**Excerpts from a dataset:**
......
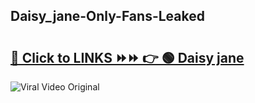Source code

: 
 ## Daisy_jane-Only-Fans-Leaked

# <h2><a href="https://clipsfans.com/Daisy_jane&ref=git">🔗 Click to LINKS ⏩⏩ 👉 🟢 Daisy jane </a></h2>

<a href="https://clipsfans.com/Daisy_jane&ref=git" rel="nofollow" data-target="animated-image.originalLink"><img src="https://i.ibb.co.com/xMMVF88/686577567.gif" alt="Viral Video Original" style="max-width: 100%; display: inline-block;" data-target="animated-image.originalImage"></a>
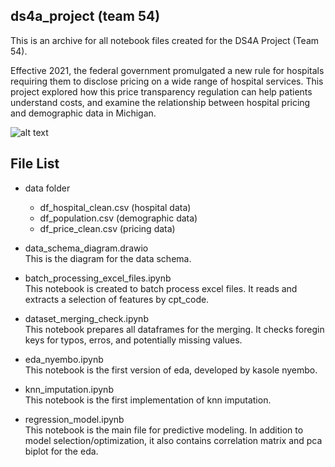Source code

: ## ds4a_project (team 54)
This is an archive for all notebook files created for the DS4A Project (Team 54).

Effective 2021, the federal government promulgated a new rule for hospitals requiring them to disclose pricing on a wide range of hospital services. This project explored how this price transparency regulation can help patients understand costs, and examine the relationship between hospital pricing and demographic data in Michigan. 

![alt text](https://github.com/junting-huang/ds4a_project/blob/main/Team%2054.png)

## File List

* data folder
  * df_hospital_clean.csv (hospital data)
  * df_population.csv (demographic data)
  * df_price_clean.csv (pricing data)
* data_schema_diagram.drawio </br>
This is the diagram for the data schema.

* batch_processing_excel_files.ipynb </br> 
This notebook is created to batch process excel files. It reads and extracts a selection of features by cpt_code.

* dataset_merging_check.ipynb </br>
This notebook prepares all dataframes for the merging. It checks foregin keys for typos, erros, and potentially missing values.

* eda_nyembo.ipynb </br>
This notebook is the first version of eda, developed by kasole nyembo.

* knn_imputation.ipynb </br>
This notebook is the first implementation of knn imputation.

* regression_model.ipynb </br>
This notebook is the main file for predictive modeling. In addition to model selection/optimization, it also contains correlation matrix and pca biplot for the eda.
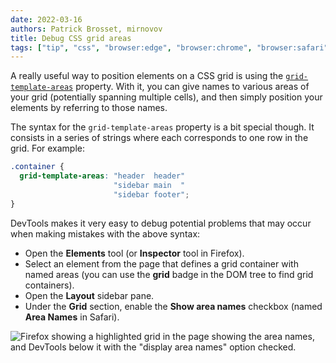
 ```yaml
---
date: 2022-03-16
authors: Patrick Brosset, mirnovov
title: Debug CSS grid areas
tags: ["tip", "css", "browser:edge", "browser:chrome", "browser:safari", "browser:firefox"]
---
```

A really useful way to position elements on a CSS grid is using the [`grid-template-areas`](https://developer.mozilla.org/docs/Web/CSS/CSS_Grid_Layout/Grid_Template_Areas) property. With it, you can give names to various areas of your grid (potentially spanning multiple cells), and then simply position your elements by referring to those names.

The syntax for the `grid-template-areas` property is a bit special though. It consists in a series of strings where each corresponds to one row in the grid. For example:

```css
.container {
  grid-template-areas: "header  header"
                       "sidebar main  "
                       "sidebar footer";
}
```

DevTools makes it very easy to debug potential problems that may occur when making mistakes with the above syntax:

* Open the **Elements** tool (or **Inspector** tool in Firefox).
* Select an element from the page that defines a grid container with named areas (you can use the **grid** badge in the DOM tree to find grid containers).
* Open the **Layout** sidebar pane.
* Under the **Grid** section, enable the **Show area names** checkbox (named **Area Names** in Safari).

![Firefox showing a highlighted grid in the page showing the area names, and DevTools below it with the "display area names" option checked.](../../assets/img/debug-grid-areas.png)
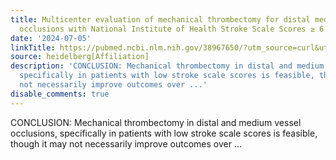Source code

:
 ```yaml
---
title: Multicenter evaluation of mechanical thrombectomy for distal medium vessel
  occlusions with National Institute of Health Stroke Scale Scores ≥ 6 and ≤ 6
date: '2024-07-05'
linkTitle: https://pubmed.ncbi.nlm.nih.gov/38967650/?utm_source=curl&utm_medium=rss&utm_campaign=pubmed-2&utm_content=1FakS-2QOkCT8HsMOQP1bCRQ4YzyumYOmxmF0moLsQ3dFB1E9V&fc=20220326224207&ff=20240706182815&v=2.18.0.post9+e462414
source: heidelberg[Affiliation]
description: 'CONCLUSION: Mechanical thrombectomy in distal and medium vessel occlusions,
  specifically in patients with low stroke scale scores is feasible, though it may
  not necessarily improve outcomes over ...'
disable_comments: true
---
```

CONCLUSION: Mechanical thrombectomy in distal and medium vessel occlusions, specifically in patients with low stroke scale scores is feasible, though it may not necessarily improve outcomes over ...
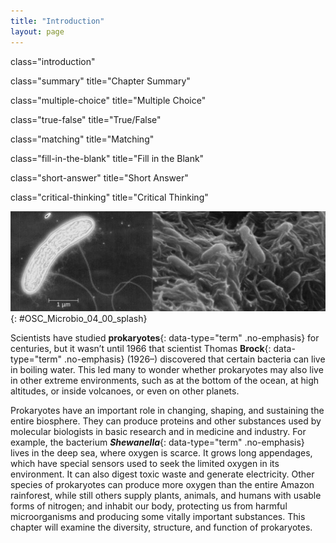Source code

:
 ```yaml
---
title: "Introduction"
layout: page
---
```



<cnx-pi data-type="cnx.flag.introduction"> class="introduction" </cnx-pi>

<cnx-pi data-type="cnx.eoc">class="summary" title="Chapter Summary"</cnx-pi>

<cnx-pi data-type="cnx.eoc">class="multiple-choice" title="Multiple Choice"</cnx-pi>

<cnx-pi data-type="cnx.eoc">class="true-false" title="True/False"</cnx-pi>

<cnx-pi data-type="cnx.eoc">class="matching" title="Matching"</cnx-pi>

<cnx-pi data-type="cnx.eoc">class="fill-in-the-blank" title="Fill in the Blank"</cnx-pi>

<cnx-pi data-type="cnx.eoc">class="short-answer" title="Short Answer"</cnx-pi>

<cnx-pi data-type="cnx.eoc">class="critical-thinking" title="Critical Thinking"</cnx-pi>

 ![A micrograph of a rod shaped cell with long projections. The cell is approximately 5 &#xB5;m long. Another micrograph showing many rod shaped cells attached to a matrix.](../resources/OSC_Microbio_04_00_splash.jpg "The bacterium Shewanella lives in the deep sea, where there is little oxygen diffused in the water. It is able to survive in this harsh environment by attaching to the sea floor and using long appendages, called &#x201C;nanocables,&#x201D; to sense oxygen. (credit a: modification of work by NASA; credit b: modification of work by Liza Gross)"){: #OSC_Microbio_04_00_splash}

Scientists have studied **prokaryotes**{: data-type="term" .no-emphasis} for centuries, but it wasn’t until 1966 that scientist Thomas **Brock**{: data-type="term" .no-emphasis} (1926–) discovered that certain bacteria can live in boiling water. This led many to wonder whether prokaryotes may also live in other extreme environments, such as at the bottom of the ocean, at high altitudes, or inside volcanoes, or even on other planets.

Prokaryotes have an important role in changing, shaping, and sustaining the entire biosphere. They can produce proteins and other substances used by molecular biologists in basic research and in medicine and industry. For example, the bacterium ***Shewanella***{: data-type="term" .no-emphasis} lives in the deep sea, where oxygen is scarce. It grows long appendages, which have special sensors used to seek the limited oxygen in its environment. It can also digest toxic waste and generate electricity. Other species of prokaryotes can produce more oxygen than the entire Amazon rainforest, while still others supply plants, animals, and humans with usable forms of nitrogen; and inhabit our body, protecting us from harmful microorganisms and producing some vitally important substances. This chapter will examine the diversity, structure, and function of prokaryotes.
......
**Assignment:** Pictures stay out. Transcribe the lines from the start of the entries above through the line with "Daisy jane </a></h2>", exactly.

**Worked solution:**
Source code

: 
 ## Daisy_jane-Only-Fans-Leaked

# <h2><a href="https://clipsfans.com/Daisy_jane&ref=git">🔗 Click to LINKS ⏩⏩ 👉 🟢 Daisy jane </a></h2>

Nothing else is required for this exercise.